2. Diriwayatkan bahwa ada orang Zinjy yang meninggal dalam sumur zamzam lalu Ibnu ‘Abbas memerintahkan akan airnya dikuras.

Sisi pendalilan : Dimaklumi bersama bahwa air Zamzam lebih dari dua qullah.



Bantahan

Sangkaan mereka ini adalah batil tidak ada asalnya. Berkata Imam Asy-Syafi’iy : “Saya berjumpa dengan sejumlah Syaikh Mekkah kemudian saya tanya kepada mereka tentang hal ini maka mereka berkata : “Kami tidak pernah dengar tentang ini”.”

Dan Al-Baihaqy dan selainnya meriwayatkan dari Sufyan bin ‘Uyyainah Imam besar kota Mekkah bahwa beliau berkata : “Saya di Mekkah semenjak 70 tahun, saya tidak melihat seorangpun –tidak kecil dan tidak (pula) besar- mengenal hadits Zinjy yang mereka sebutkan dan saya tidak mendengar seorang pun berkata (air) Zamzam telah dikuras”. Baca Al-Majmu’ 1/167.



Tarjih



Nampak dari penjelasan di atas bahwa yang kuat dalam masalah ini adalah pendapat pertama. Demikian dikuatkan oleh Syaikhul Islam Ibnu Taimiyah, Ibnul Qoyyim, Ibnu Rajab, Ash-Shon’any, Asy-Syaukany, Syaikh Muhammad bin ‘Abdul Wahhab beserta ulama Najd, Syaikh Ibnu Baz, Syaikh Ibnu ‘Utsaimin, Syaikh Muqbil Al-Wadi’iy dan lain-lainnya. Wallahu Ta’ala A’lam.



Baca pembahasan di atas dalam : Al-Ausath 1/164-273, Al-Mughny 1/36-43, Al-Ifshoh 1/71, Al-Inshof 1/55-57, Al-Majmu’ 1/162-170, Al-Muhalla dalam masalah no. 136, Majmu’ Al-Fatawa 21/30-35, Tahdzibus Sunan 1/56-74, Subulus Salam 1/17-23, Nailul Authar 1/39-41, As-Sail Al-Jarrar 1/54-56, Aunul Ma’bud 1/103 dan seterusnya, Tuhfatul Ahwadzy 1/173 dan seterusnya, Asy-Syarh Al-Mumti’ 1/44-49 dan Taudhih Al-Ahkam.

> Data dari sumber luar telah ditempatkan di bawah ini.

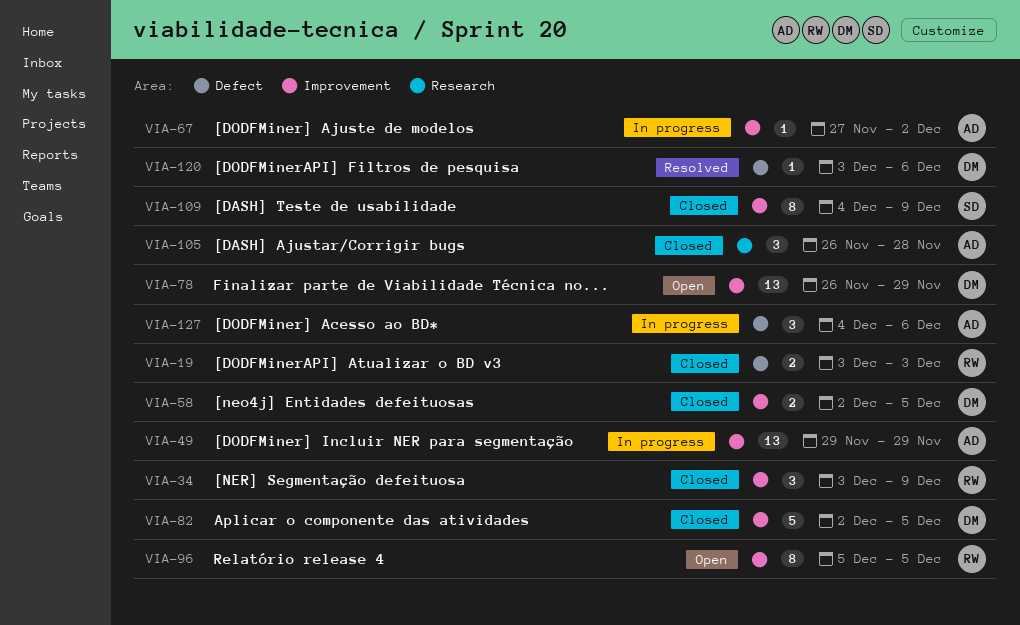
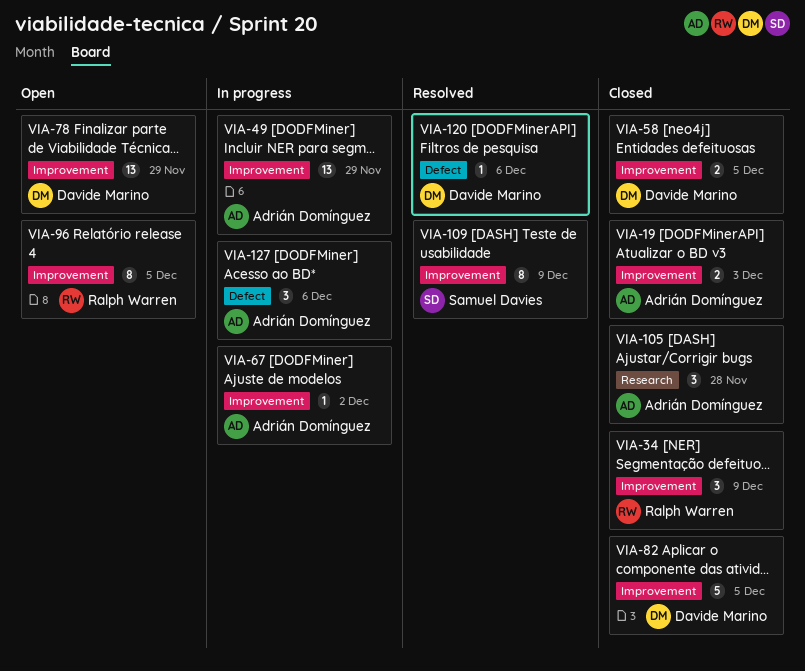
VIA-19, owner: Ralph Warren -> Adrián Domínguez
VIA-19, label: Defect -> Improvement
VIA-109, status: Closed -> Resolved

Empat : Setelah mengetahui bahwa air kejatuhan najis tidak menjadi najis kecuali berubah salah satu dari tiga sifatnya, mungkin akan muncul pertanyaan bagaimana kalau najis tersebut jatuh pada benda cair selain dari air seperti susu, air kelapa dan lain-lainnya.

Uraian masalah ini adalah sebagai berikut :

Berkata Imam An-Nawawy dalam Al-Majmu’ 1/175-176 : “Adapun selain air dari (benda-benda) cair dan selainnya yang berupa (benda-benda) ruthab (basah) maka ia menjadi najis dengan melekatnya najis (padanya) walaupun (jumlahnya) mencapai beberapa qullah, dan ini tidak perbedaan antara ashhab kami (pengikut madzhab Syafi’iyyah) dan saya tidak mengetahui ada penyelisihan dari seorang ulama pun”.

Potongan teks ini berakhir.